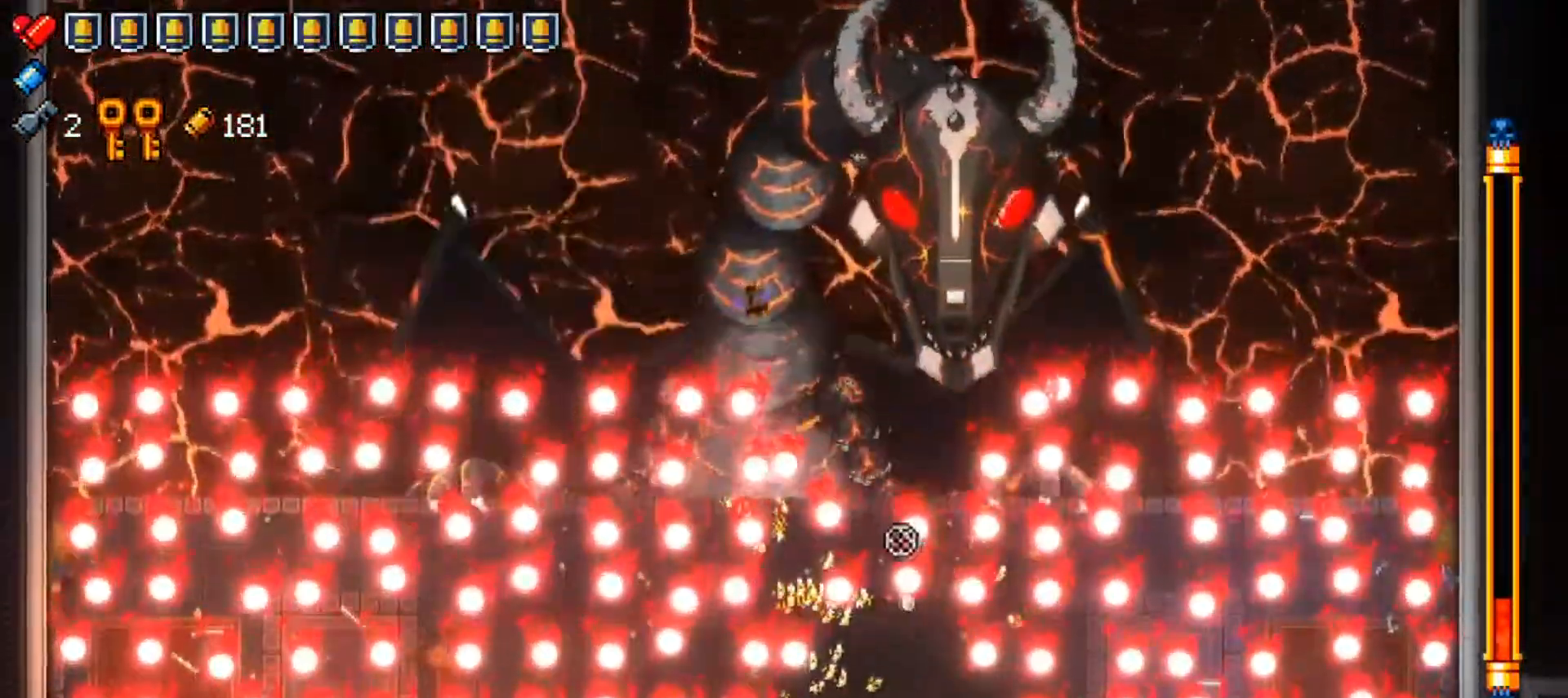
{"buttons": [], "left_stick": "down", "right_stick": "up", "events": [[250, "left_stick", "up"], [417, "left_stick", "down"]]}
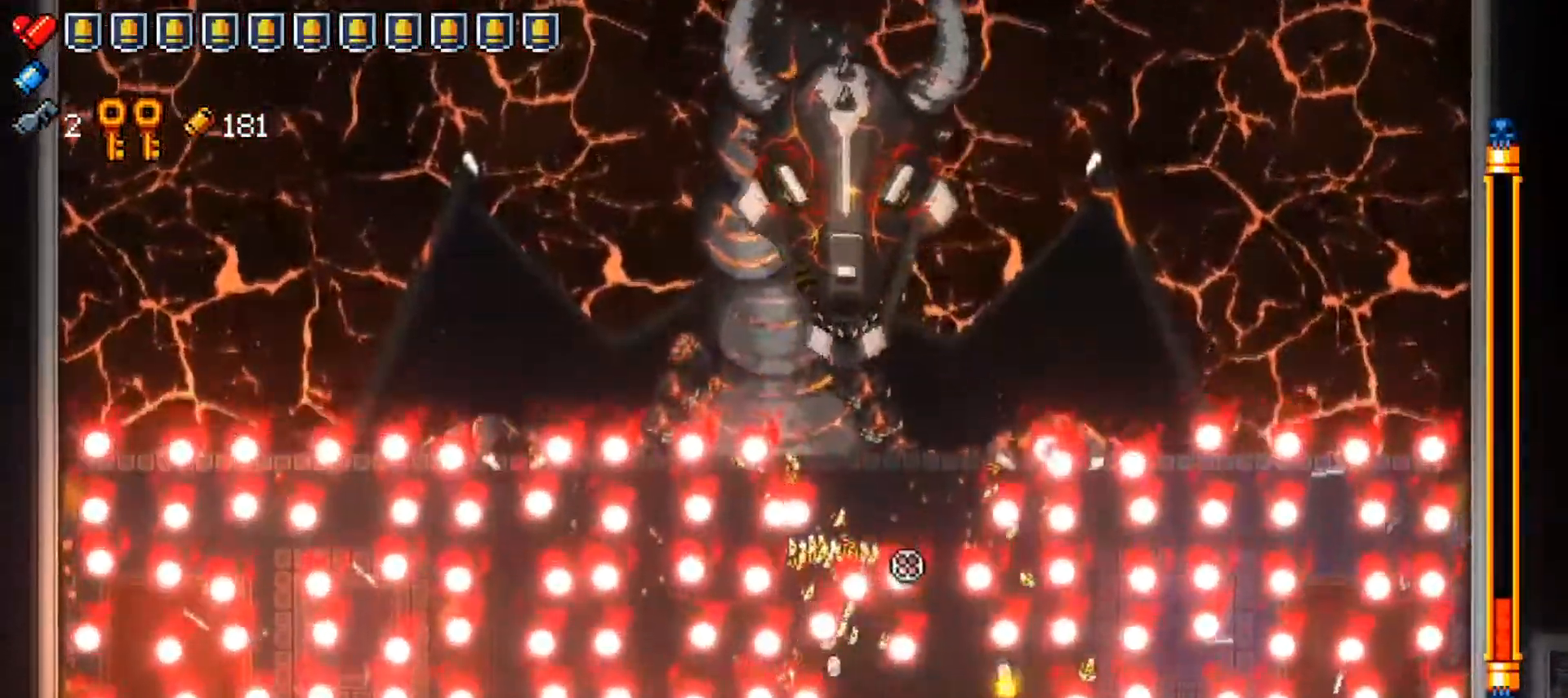
{"buttons": ["L1"], "left_stick": "up", "right_stick": "center", "events": [[184, "left_stick", "up"], [284, "L1", "down"], [501, "right_stick", "center"]]}
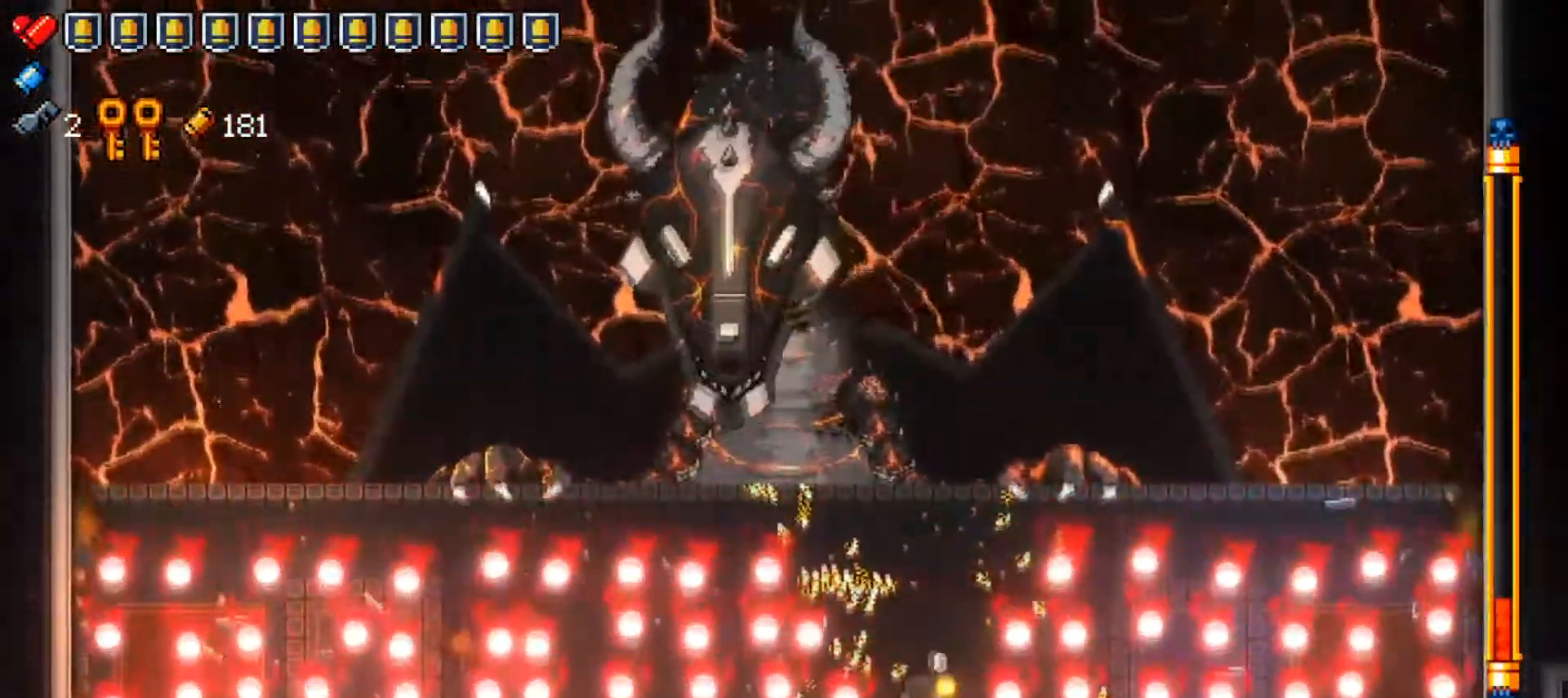
{"buttons": [], "left_stick": "down", "right_stick": "up", "events": [[50, "L1", "up"], [100, "left_stick", "center"], [150, "right_stick", "up-left"], [250, "right_stick", "center"], [333, "left_stick", "down"], [383, "right_stick", "up"]]}
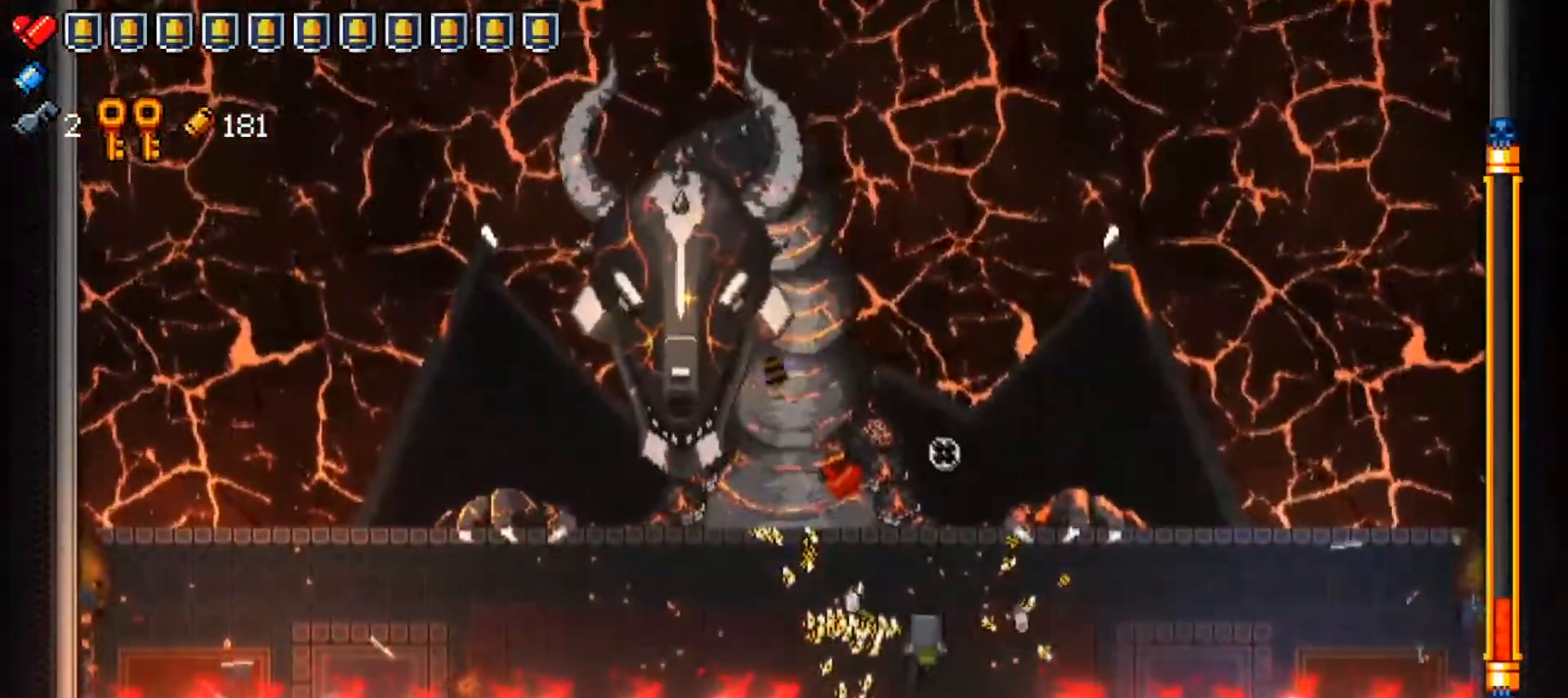
{"buttons": ["R1"], "left_stick": "left", "right_stick": "up", "events": [[150, "left_stick", "left"], [250, "left_stick", "up-left"], [401, "R1", "down"], [434, "left_stick", "left"]]}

* [Work order]:
Your answer should consist of the lines above that hold the word "center".

* [Result of the task]:
{"buttons": ["L1"], "left_stick": "up", "right_stick": "center", "events": [[184, "left_stick", "up"], [284, "L1", "down"], [501, "right_stick", "center"]]}
{"buttons": [], "left_stick": "down", "right_stick": "up", "events": [[50, "L1", "up"], [100, "left_stick", "center"], [150, "right_stick", "up-left"], [250, "right_stick", "center"], [333, "left_stick", "down"], [383, "right_stick", "up"]]}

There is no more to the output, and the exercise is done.